LegitHyperbole said:
The hope is AI will make things better but yes, it's definitely more noticeable these days for some reason but it's not bad in some films that rely on visuals and HDR, I was still impressed with Top Gun Maverivk...although, that is basically a drama as to your point. I don't really care for 4K tbh but it has one benefit of making streaming crisper and making the quality loss very easily ignorable, my brain doesn't even pick up on it until very fast moving scenes. But yeah, when the image is moving as fast at every moment and the scene changes are so numerous in Across the Spider verse it the quality loss is so bad it is noticeable even on my phones 6 inch screen which is actually a really impressive little screen, my S24 is 2600 nits with blacks so deep they are unnaturally black and stand out against natural black with the lights off, it's as good as the most ecpensive of TVs... if it wasn't for those damn rounded edges and the hole punch. I hope the Blu Ray doesn't spoil me but you mentioned people choose streaming over convenience but it's most cost as the biggest reason, Blu Rays are very ecpensive for one film it doesn't as much as a month of Netflix or one month of Apple TV, Prime Video and Disney+ Combined. |
Yeah that's why we had Blockbuster ;) (And Netflix started as a rental service via post)
But yeah, renting was inconvenient and still $10 for 3 newer releases for a weekend rental.
The reason it looks worse today is because Netflix etc can get away with lower bitrates / higher compression. Blu-Ray goes up to 48 mbps for picture and sound, 4K blu-ray up to 128 mbps. Netflix 1080p is 3-7 mbps, 4K was 18-20 mbps, but is now max 15 mbps.
They already started reducing bandwidth in 2020
https://www.flatpanelshd.com/news.php?subaction=showfull&id=1602743673
Still, it is clear that Netflix is focusing mainly on reducing bandwidth rather than using the optimizations to deliver improved, less compressed 4K video quality.
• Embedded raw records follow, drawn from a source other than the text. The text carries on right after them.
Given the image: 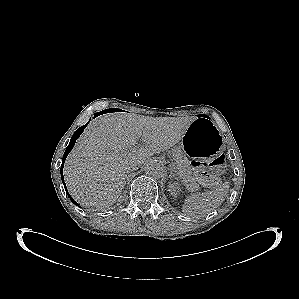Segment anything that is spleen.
<instances>
[{"instance_id":"spleen-1","label":"spleen","mask_w":299,"mask_h":299,"mask_svg":"<svg viewBox=\"0 0 299 299\" xmlns=\"http://www.w3.org/2000/svg\"><path fill=\"white\" fill-rule=\"evenodd\" d=\"M229 183L225 182L222 186L214 188L204 193H193L186 197L182 211L185 215L193 218H201L218 208L229 192Z\"/></svg>"}]
</instances>
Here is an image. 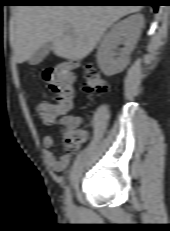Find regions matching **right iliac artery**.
Returning <instances> with one entry per match:
<instances>
[{"mask_svg":"<svg viewBox=\"0 0 170 231\" xmlns=\"http://www.w3.org/2000/svg\"><path fill=\"white\" fill-rule=\"evenodd\" d=\"M65 195H66V203H67V205H71L72 197H71V191H70L69 187L66 188Z\"/></svg>","mask_w":170,"mask_h":231,"instance_id":"right-iliac-artery-1","label":"right iliac artery"}]
</instances>
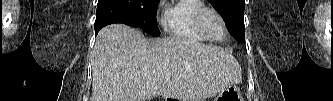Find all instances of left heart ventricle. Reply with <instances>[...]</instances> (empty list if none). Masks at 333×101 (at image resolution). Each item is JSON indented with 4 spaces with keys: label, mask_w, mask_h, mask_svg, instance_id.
Masks as SVG:
<instances>
[{
    "label": "left heart ventricle",
    "mask_w": 333,
    "mask_h": 101,
    "mask_svg": "<svg viewBox=\"0 0 333 101\" xmlns=\"http://www.w3.org/2000/svg\"><path fill=\"white\" fill-rule=\"evenodd\" d=\"M203 23L208 33L213 38H221L223 36L224 30L223 26L216 15L207 12L204 15Z\"/></svg>",
    "instance_id": "obj_1"
}]
</instances>
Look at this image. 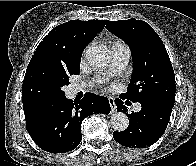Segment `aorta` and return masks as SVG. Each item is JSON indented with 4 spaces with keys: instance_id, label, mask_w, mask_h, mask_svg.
Masks as SVG:
<instances>
[{
    "instance_id": "762f6f07",
    "label": "aorta",
    "mask_w": 196,
    "mask_h": 166,
    "mask_svg": "<svg viewBox=\"0 0 196 166\" xmlns=\"http://www.w3.org/2000/svg\"><path fill=\"white\" fill-rule=\"evenodd\" d=\"M110 58V51L104 45H93L86 51V59L93 67L102 68L106 66ZM110 122L112 128L118 132L126 130L129 125V119L123 112H115L112 114Z\"/></svg>"
}]
</instances>
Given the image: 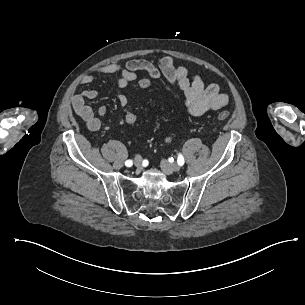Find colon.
<instances>
[{
    "instance_id": "1",
    "label": "colon",
    "mask_w": 305,
    "mask_h": 305,
    "mask_svg": "<svg viewBox=\"0 0 305 305\" xmlns=\"http://www.w3.org/2000/svg\"><path fill=\"white\" fill-rule=\"evenodd\" d=\"M154 83V80L152 78H144L140 81L139 86L141 89L146 90L150 87V85H152ZM229 116V112L227 111H220L217 113V118L220 120H224L227 119ZM137 114L134 112H128L125 116H124V121L127 124H134L137 122ZM164 141L166 143H170L171 142V136L170 135H166L164 138Z\"/></svg>"
}]
</instances>
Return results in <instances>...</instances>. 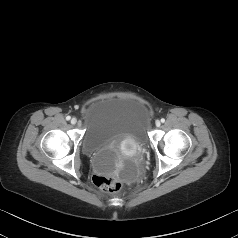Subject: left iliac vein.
I'll return each instance as SVG.
<instances>
[{
  "instance_id": "left-iliac-vein-1",
  "label": "left iliac vein",
  "mask_w": 238,
  "mask_h": 238,
  "mask_svg": "<svg viewBox=\"0 0 238 238\" xmlns=\"http://www.w3.org/2000/svg\"><path fill=\"white\" fill-rule=\"evenodd\" d=\"M155 124H156L157 127H160L161 122H160L159 120H157V121L155 122Z\"/></svg>"
}]
</instances>
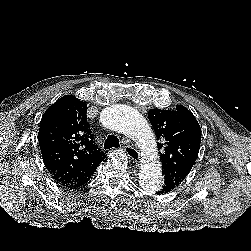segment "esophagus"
Returning <instances> with one entry per match:
<instances>
[{
    "mask_svg": "<svg viewBox=\"0 0 251 251\" xmlns=\"http://www.w3.org/2000/svg\"><path fill=\"white\" fill-rule=\"evenodd\" d=\"M124 150L127 153L128 157L135 163L138 162L140 155L139 152L131 145H125Z\"/></svg>",
    "mask_w": 251,
    "mask_h": 251,
    "instance_id": "esophagus-1",
    "label": "esophagus"
}]
</instances>
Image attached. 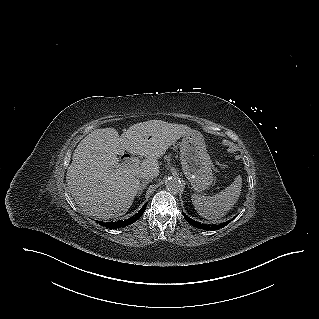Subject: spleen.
<instances>
[{
    "label": "spleen",
    "mask_w": 319,
    "mask_h": 319,
    "mask_svg": "<svg viewBox=\"0 0 319 319\" xmlns=\"http://www.w3.org/2000/svg\"><path fill=\"white\" fill-rule=\"evenodd\" d=\"M242 178L237 176L232 184L213 196L193 194L192 203L197 213L205 219L218 221L236 204L241 193Z\"/></svg>",
    "instance_id": "spleen-1"
}]
</instances>
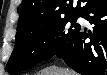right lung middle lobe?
<instances>
[{
  "mask_svg": "<svg viewBox=\"0 0 107 75\" xmlns=\"http://www.w3.org/2000/svg\"><path fill=\"white\" fill-rule=\"evenodd\" d=\"M80 14H72L33 29L17 28L15 48L7 64L16 73L49 60L80 31L76 23Z\"/></svg>",
  "mask_w": 107,
  "mask_h": 75,
  "instance_id": "obj_1",
  "label": "right lung middle lobe"
}]
</instances>
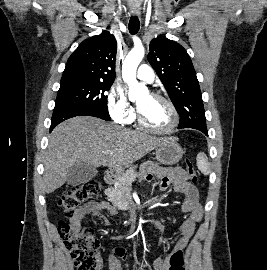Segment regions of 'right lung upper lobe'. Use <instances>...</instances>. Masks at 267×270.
I'll list each match as a JSON object with an SVG mask.
<instances>
[{"mask_svg": "<svg viewBox=\"0 0 267 270\" xmlns=\"http://www.w3.org/2000/svg\"><path fill=\"white\" fill-rule=\"evenodd\" d=\"M117 42L108 31L84 40L69 57L61 80L114 81Z\"/></svg>", "mask_w": 267, "mask_h": 270, "instance_id": "cb5924a9", "label": "right lung upper lobe"}]
</instances>
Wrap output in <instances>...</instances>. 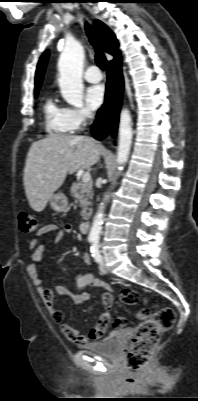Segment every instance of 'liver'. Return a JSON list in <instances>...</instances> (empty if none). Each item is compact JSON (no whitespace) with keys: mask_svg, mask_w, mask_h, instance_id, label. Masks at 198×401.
<instances>
[{"mask_svg":"<svg viewBox=\"0 0 198 401\" xmlns=\"http://www.w3.org/2000/svg\"><path fill=\"white\" fill-rule=\"evenodd\" d=\"M101 155V146L87 136L54 134L34 142L27 154L24 188L36 212L45 209L67 174L90 169Z\"/></svg>","mask_w":198,"mask_h":401,"instance_id":"1","label":"liver"}]
</instances>
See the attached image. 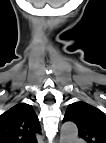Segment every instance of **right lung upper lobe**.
Listing matches in <instances>:
<instances>
[{"instance_id":"obj_1","label":"right lung upper lobe","mask_w":106,"mask_h":143,"mask_svg":"<svg viewBox=\"0 0 106 143\" xmlns=\"http://www.w3.org/2000/svg\"><path fill=\"white\" fill-rule=\"evenodd\" d=\"M41 128L32 107L19 103L0 115V143H35Z\"/></svg>"}]
</instances>
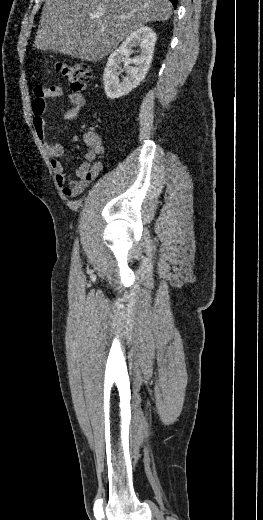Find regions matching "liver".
<instances>
[{
    "label": "liver",
    "instance_id": "liver-1",
    "mask_svg": "<svg viewBox=\"0 0 263 520\" xmlns=\"http://www.w3.org/2000/svg\"><path fill=\"white\" fill-rule=\"evenodd\" d=\"M98 13L99 18L90 17ZM171 13L169 0H46L34 46L99 61L134 31L148 22L166 21Z\"/></svg>",
    "mask_w": 263,
    "mask_h": 520
}]
</instances>
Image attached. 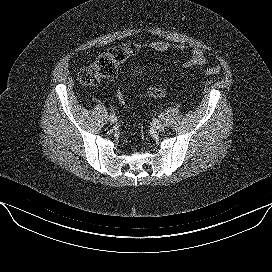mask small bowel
<instances>
[{"mask_svg": "<svg viewBox=\"0 0 272 272\" xmlns=\"http://www.w3.org/2000/svg\"><path fill=\"white\" fill-rule=\"evenodd\" d=\"M149 45L152 50L159 53H168L173 50H184L187 48V45L184 43H172L161 40L152 41ZM206 61L207 59L203 51L200 48H193L189 53V57L183 62V66H201L204 65Z\"/></svg>", "mask_w": 272, "mask_h": 272, "instance_id": "small-bowel-1", "label": "small bowel"}]
</instances>
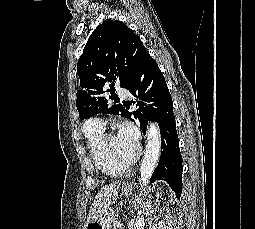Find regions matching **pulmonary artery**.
I'll list each match as a JSON object with an SVG mask.
<instances>
[{"label": "pulmonary artery", "mask_w": 255, "mask_h": 229, "mask_svg": "<svg viewBox=\"0 0 255 229\" xmlns=\"http://www.w3.org/2000/svg\"><path fill=\"white\" fill-rule=\"evenodd\" d=\"M117 92L124 98H127L129 95L128 91L124 88H117ZM88 121H89L90 127L104 128V122L98 118H92V119H89Z\"/></svg>", "instance_id": "pulmonary-artery-1"}]
</instances>
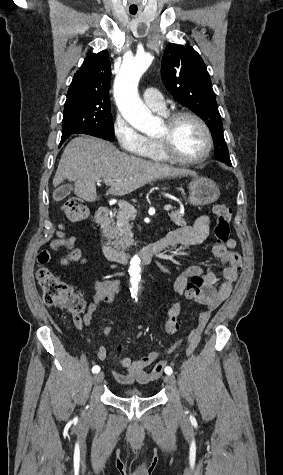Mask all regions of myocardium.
Wrapping results in <instances>:
<instances>
[{"mask_svg": "<svg viewBox=\"0 0 283 475\" xmlns=\"http://www.w3.org/2000/svg\"><path fill=\"white\" fill-rule=\"evenodd\" d=\"M192 118L196 122L199 123V125L202 127L204 130L205 136H206V146L204 151L191 158H181V157H173L167 154L166 152V145H169L171 143V135L173 133L174 127L176 123L182 119V118ZM157 141V147L159 154L162 158V161L164 162H202L205 159H207L212 150H213V140H212V134L210 131V128L206 124V122L197 114L190 112V111H176L168 114L165 119V135L164 137H155Z\"/></svg>", "mask_w": 283, "mask_h": 475, "instance_id": "1", "label": "myocardium"}]
</instances>
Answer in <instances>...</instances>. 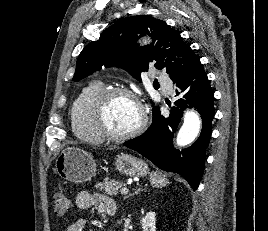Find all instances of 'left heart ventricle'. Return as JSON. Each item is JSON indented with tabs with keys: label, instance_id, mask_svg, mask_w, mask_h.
<instances>
[{
	"label": "left heart ventricle",
	"instance_id": "obj_1",
	"mask_svg": "<svg viewBox=\"0 0 268 231\" xmlns=\"http://www.w3.org/2000/svg\"><path fill=\"white\" fill-rule=\"evenodd\" d=\"M107 128L114 133H126L140 121V110L135 101L125 96L109 99L105 108Z\"/></svg>",
	"mask_w": 268,
	"mask_h": 231
}]
</instances>
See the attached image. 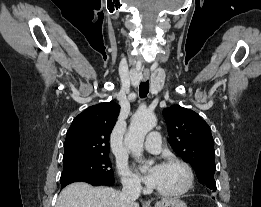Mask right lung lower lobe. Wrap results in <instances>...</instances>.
Wrapping results in <instances>:
<instances>
[{
  "instance_id": "1",
  "label": "right lung lower lobe",
  "mask_w": 261,
  "mask_h": 207,
  "mask_svg": "<svg viewBox=\"0 0 261 207\" xmlns=\"http://www.w3.org/2000/svg\"><path fill=\"white\" fill-rule=\"evenodd\" d=\"M77 181L87 182V183L94 185V186H98V185L111 186V185L114 184V178H104V177L84 178V179H76V180L68 181V182H65V183H61V189L64 188L66 185L73 183V182H77Z\"/></svg>"
}]
</instances>
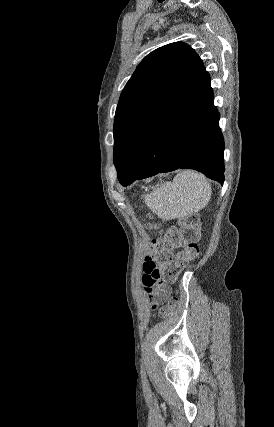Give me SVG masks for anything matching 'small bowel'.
<instances>
[{
    "label": "small bowel",
    "mask_w": 274,
    "mask_h": 427,
    "mask_svg": "<svg viewBox=\"0 0 274 427\" xmlns=\"http://www.w3.org/2000/svg\"><path fill=\"white\" fill-rule=\"evenodd\" d=\"M175 254L176 251L162 250L163 256L173 257ZM153 255L159 256L160 250L154 249ZM150 261H152V257L147 255L144 259V264L141 266V271L143 272L142 283L147 299L151 301L153 298H156V301L151 303V308H155L160 302L166 299L169 293L166 284H173L174 278L179 276L178 270L182 268V263L180 261H167L165 263L166 269H161L160 264H146ZM149 273H155L157 278L153 277L150 279Z\"/></svg>",
    "instance_id": "small-bowel-1"
}]
</instances>
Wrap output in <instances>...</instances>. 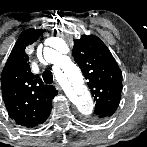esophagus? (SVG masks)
<instances>
[{
	"instance_id": "1",
	"label": "esophagus",
	"mask_w": 147,
	"mask_h": 147,
	"mask_svg": "<svg viewBox=\"0 0 147 147\" xmlns=\"http://www.w3.org/2000/svg\"><path fill=\"white\" fill-rule=\"evenodd\" d=\"M55 86H56L57 89L61 90V86H60V84L58 83V81H55Z\"/></svg>"
}]
</instances>
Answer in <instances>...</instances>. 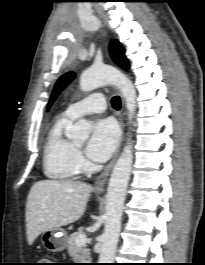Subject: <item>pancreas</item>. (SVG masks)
<instances>
[{
  "mask_svg": "<svg viewBox=\"0 0 205 265\" xmlns=\"http://www.w3.org/2000/svg\"><path fill=\"white\" fill-rule=\"evenodd\" d=\"M83 234L82 230H79L78 232H74L70 235V237L67 240V250L69 255L78 263H88L90 258V250L86 248V245L78 246L76 244V238Z\"/></svg>",
  "mask_w": 205,
  "mask_h": 265,
  "instance_id": "pancreas-1",
  "label": "pancreas"
}]
</instances>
It's true that 4K Netflix (and Blu-ray) use more efficient compression than Blu-ray (H.265 HEVC vs H.264 on standard Blu-ray) but it's still max twice as efficient (for some more loss in fine detail), thus 1080p Blu-ray's 48 mbps is still higher detail than 4K Streaming, comparable to 24mbps H.265. It's fine for slower movies, yet with a lot of water / smoke / fire effects in action scenes, bitrate matters.
Blu-ray doesn't really spoil at least. You notice it looks more clear and stable, then you forget about it again when the choice is find that blu-ray (and sit through all the warnings and other nonsense) or just stream what's in front of you :/
The industry screwed itself by making blu-ray less convenient than DVD with all the crap you can't skip.
DVD was a huge success because it was better in any shape or form than VHS. Then Blu-ray managed to make the user experience worse again :/ Longer load times, multiple unskippable warnings, stupid questions while its loading so you can't even just put in and walk away until the menu is ready (usually language choice, why not global setting, and asking to go online to download commercials!...) Then for many titles resume won't work and you're stuck with the same crap again then have to ffwd to where you were.
Can't blame people for choosing streaming when the alternative's user experience is awful.